Und wer sich mit seinem Einkaufswagen durch ein Kaufhaus schiebt und in der Süßwarenabteilung nach den berühmten Leibniz-Butterkeksen greift, der hat das TET ganz nah vor Augen. Die Wahl kann auch auf eine Packung "Ohne Gleichen", ABC-Kekse, Chokinis oder, oder, oder fallen; die Schlange ist überall, weiß auf rotem Grund, neben dem nicht minder bekannten Schriftzug von Hermann Bahlsen, weiß auf blauem Grund.
Leibniz und der Keks
Hermann Bahlsen, Exportkaufmann und Erfinder leckerer Dinge, machte sich in den 80er Jahren des 19. Jahrhunderts auf den Weg nach England und kehrte mit der Idee zurück, die deutsche Bevölkerung auf den Geschmack englischer Cakes zu bringen. Er fing an, Cakes, die er später Kekse nannte, im großen Stil zu produzieren, verpackte sie mit luft- und feuchtigkeits-undurchlässigem Material, machte sie damit "dschet", ewig dauernd haltbar, und schuf die Marke Bahlsen, mit ebenfalls langem Haltbarkeitsdatum.

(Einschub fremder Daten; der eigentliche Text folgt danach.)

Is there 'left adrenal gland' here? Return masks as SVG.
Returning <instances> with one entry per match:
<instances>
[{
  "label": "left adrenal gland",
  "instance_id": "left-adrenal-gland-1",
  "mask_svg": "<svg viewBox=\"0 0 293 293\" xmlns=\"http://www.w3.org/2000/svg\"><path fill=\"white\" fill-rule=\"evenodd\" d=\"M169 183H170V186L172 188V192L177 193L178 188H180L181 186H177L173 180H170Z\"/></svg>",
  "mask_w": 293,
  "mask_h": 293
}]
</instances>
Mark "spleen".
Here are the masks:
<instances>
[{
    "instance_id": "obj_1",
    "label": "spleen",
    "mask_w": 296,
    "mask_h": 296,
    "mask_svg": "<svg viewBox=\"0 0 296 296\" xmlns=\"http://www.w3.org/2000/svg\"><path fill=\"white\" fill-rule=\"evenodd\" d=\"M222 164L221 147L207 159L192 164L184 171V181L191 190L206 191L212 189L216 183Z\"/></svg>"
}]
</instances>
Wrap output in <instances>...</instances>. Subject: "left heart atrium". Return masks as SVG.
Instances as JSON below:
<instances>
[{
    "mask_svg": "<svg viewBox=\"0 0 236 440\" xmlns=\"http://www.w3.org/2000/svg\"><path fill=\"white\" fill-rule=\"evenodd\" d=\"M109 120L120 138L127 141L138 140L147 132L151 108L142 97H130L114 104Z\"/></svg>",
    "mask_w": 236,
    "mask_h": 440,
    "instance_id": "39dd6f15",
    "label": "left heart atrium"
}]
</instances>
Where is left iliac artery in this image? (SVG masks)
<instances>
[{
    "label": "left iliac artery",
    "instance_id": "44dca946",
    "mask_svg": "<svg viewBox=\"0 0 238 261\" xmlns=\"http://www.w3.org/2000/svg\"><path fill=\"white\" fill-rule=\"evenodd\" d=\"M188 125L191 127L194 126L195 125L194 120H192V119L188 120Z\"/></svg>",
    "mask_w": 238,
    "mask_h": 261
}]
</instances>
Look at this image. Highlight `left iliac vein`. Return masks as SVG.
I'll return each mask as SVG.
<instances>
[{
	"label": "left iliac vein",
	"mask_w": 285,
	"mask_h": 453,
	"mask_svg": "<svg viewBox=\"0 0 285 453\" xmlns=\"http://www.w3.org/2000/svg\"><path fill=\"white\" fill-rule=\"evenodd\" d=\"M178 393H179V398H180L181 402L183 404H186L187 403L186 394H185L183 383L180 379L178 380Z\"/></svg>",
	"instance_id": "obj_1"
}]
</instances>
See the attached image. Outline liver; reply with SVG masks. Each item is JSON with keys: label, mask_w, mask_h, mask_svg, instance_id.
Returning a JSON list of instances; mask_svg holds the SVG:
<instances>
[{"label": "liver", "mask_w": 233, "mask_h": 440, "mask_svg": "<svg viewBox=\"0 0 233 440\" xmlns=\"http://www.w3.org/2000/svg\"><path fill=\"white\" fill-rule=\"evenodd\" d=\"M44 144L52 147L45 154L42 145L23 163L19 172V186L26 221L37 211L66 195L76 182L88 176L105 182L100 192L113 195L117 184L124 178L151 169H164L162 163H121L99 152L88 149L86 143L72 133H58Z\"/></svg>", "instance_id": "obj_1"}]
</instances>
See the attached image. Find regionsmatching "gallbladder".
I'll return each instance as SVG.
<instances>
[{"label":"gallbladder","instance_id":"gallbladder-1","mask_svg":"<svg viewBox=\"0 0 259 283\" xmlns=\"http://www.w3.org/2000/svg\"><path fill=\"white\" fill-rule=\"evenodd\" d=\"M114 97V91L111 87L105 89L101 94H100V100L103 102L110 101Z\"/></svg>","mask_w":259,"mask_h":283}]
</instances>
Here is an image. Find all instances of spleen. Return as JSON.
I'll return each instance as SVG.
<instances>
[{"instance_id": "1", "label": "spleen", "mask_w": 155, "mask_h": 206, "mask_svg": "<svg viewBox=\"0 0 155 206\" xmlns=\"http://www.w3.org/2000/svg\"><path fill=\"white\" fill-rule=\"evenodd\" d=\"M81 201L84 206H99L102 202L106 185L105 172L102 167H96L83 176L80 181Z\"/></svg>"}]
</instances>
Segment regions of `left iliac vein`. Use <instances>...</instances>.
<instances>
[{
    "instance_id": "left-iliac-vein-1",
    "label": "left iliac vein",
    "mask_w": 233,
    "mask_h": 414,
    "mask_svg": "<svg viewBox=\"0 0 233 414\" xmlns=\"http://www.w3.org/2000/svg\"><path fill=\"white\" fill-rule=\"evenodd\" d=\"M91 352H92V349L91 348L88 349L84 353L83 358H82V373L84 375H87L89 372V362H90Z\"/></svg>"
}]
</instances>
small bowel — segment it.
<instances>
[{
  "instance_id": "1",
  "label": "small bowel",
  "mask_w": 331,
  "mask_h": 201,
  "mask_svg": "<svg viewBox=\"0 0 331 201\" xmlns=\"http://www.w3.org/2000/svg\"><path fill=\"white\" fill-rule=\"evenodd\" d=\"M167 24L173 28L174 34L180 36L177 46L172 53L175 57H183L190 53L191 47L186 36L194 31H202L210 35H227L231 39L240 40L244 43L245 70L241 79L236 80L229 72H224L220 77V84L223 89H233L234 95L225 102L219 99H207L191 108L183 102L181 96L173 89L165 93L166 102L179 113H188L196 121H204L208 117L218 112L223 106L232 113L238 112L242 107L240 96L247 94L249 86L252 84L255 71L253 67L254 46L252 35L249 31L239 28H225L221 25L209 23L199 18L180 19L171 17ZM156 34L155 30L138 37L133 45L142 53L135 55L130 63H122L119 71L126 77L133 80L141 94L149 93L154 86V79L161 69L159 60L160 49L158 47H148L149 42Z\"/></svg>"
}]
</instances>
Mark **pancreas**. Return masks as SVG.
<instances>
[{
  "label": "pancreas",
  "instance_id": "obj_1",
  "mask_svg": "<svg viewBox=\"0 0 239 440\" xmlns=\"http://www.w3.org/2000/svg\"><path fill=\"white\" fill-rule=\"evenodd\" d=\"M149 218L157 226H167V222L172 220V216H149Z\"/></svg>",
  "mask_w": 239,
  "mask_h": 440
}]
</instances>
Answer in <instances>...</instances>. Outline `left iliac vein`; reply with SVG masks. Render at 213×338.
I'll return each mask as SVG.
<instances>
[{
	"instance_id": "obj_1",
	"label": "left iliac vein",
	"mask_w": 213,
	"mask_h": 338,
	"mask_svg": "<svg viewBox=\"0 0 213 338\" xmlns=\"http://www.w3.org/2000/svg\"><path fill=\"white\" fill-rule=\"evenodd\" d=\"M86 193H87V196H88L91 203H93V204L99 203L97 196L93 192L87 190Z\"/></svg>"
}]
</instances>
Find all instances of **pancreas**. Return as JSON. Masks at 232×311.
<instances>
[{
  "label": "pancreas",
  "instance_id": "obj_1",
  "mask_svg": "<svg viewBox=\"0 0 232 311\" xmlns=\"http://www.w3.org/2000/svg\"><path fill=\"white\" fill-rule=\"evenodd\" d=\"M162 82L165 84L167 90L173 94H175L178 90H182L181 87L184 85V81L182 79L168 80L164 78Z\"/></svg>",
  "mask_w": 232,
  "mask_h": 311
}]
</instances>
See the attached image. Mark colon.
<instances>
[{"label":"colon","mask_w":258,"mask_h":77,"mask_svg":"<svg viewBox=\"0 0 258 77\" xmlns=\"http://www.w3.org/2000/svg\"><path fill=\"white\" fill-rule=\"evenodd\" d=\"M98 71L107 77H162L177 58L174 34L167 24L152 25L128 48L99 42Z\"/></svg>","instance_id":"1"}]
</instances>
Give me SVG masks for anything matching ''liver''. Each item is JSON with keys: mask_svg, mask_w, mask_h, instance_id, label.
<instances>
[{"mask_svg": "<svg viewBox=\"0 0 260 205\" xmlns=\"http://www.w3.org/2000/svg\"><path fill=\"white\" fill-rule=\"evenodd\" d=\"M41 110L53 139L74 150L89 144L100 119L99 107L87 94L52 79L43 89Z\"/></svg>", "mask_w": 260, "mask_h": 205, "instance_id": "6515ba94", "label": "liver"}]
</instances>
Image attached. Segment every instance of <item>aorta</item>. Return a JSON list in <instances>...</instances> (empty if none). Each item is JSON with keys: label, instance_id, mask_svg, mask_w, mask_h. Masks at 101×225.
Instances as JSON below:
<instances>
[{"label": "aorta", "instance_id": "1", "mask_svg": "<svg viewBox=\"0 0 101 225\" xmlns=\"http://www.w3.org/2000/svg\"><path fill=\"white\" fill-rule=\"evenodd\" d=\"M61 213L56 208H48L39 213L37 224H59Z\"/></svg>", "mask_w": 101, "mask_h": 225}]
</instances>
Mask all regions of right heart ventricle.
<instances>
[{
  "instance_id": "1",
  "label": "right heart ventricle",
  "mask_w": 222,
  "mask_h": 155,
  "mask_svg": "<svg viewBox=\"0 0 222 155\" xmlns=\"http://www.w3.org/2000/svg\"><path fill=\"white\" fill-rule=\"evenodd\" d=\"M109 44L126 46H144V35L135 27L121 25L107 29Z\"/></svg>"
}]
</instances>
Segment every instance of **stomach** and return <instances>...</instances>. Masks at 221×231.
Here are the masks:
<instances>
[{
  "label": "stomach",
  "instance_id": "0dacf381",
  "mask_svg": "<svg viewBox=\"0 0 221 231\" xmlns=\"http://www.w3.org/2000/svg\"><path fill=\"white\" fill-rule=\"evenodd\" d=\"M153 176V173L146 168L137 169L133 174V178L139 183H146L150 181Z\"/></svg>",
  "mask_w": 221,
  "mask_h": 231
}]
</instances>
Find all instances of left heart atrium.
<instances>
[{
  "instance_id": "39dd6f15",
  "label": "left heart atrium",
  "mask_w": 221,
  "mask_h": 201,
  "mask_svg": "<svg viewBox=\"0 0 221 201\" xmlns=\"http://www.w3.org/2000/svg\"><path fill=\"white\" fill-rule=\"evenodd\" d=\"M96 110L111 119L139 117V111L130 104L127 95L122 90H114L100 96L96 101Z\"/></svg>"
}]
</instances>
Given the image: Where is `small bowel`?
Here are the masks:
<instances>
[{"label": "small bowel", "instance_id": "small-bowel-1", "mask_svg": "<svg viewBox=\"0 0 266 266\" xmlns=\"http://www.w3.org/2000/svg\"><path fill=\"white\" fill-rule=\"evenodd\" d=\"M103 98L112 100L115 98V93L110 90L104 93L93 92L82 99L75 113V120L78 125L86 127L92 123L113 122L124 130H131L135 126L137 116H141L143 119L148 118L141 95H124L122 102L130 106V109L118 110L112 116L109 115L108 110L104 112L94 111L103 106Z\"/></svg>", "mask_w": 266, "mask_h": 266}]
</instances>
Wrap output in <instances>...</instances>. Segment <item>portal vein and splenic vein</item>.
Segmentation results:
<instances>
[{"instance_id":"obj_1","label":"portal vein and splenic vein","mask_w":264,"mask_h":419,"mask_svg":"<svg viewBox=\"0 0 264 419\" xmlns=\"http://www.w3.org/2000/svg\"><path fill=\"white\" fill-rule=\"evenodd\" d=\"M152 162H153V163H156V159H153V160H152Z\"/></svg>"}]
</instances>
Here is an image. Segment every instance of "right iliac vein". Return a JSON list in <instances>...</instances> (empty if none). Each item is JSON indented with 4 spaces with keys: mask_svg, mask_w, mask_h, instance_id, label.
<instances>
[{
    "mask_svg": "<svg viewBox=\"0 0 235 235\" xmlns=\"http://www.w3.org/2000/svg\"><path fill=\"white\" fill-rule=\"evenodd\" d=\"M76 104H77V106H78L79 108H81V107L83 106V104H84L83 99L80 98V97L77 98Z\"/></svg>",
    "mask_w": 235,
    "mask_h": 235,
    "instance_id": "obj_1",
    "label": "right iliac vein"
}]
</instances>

Sein Unternehmen wuchs. Bei der Gründung beschäftigte Hermann Bahlsen zehn Mitarbeiter, zehn Jahre später waren es 300. 1905 führte er das erste Fließband in Europa für die Verpackung von Leibniz-Keksen ein, vor Ausbruch des Ersten Weltkriegs backten und packten 1700 Mitarbeiter in der Bahlsen-Fabrik. Hermann Bahlsen war auf dem Höhepunkt seines Schaffens.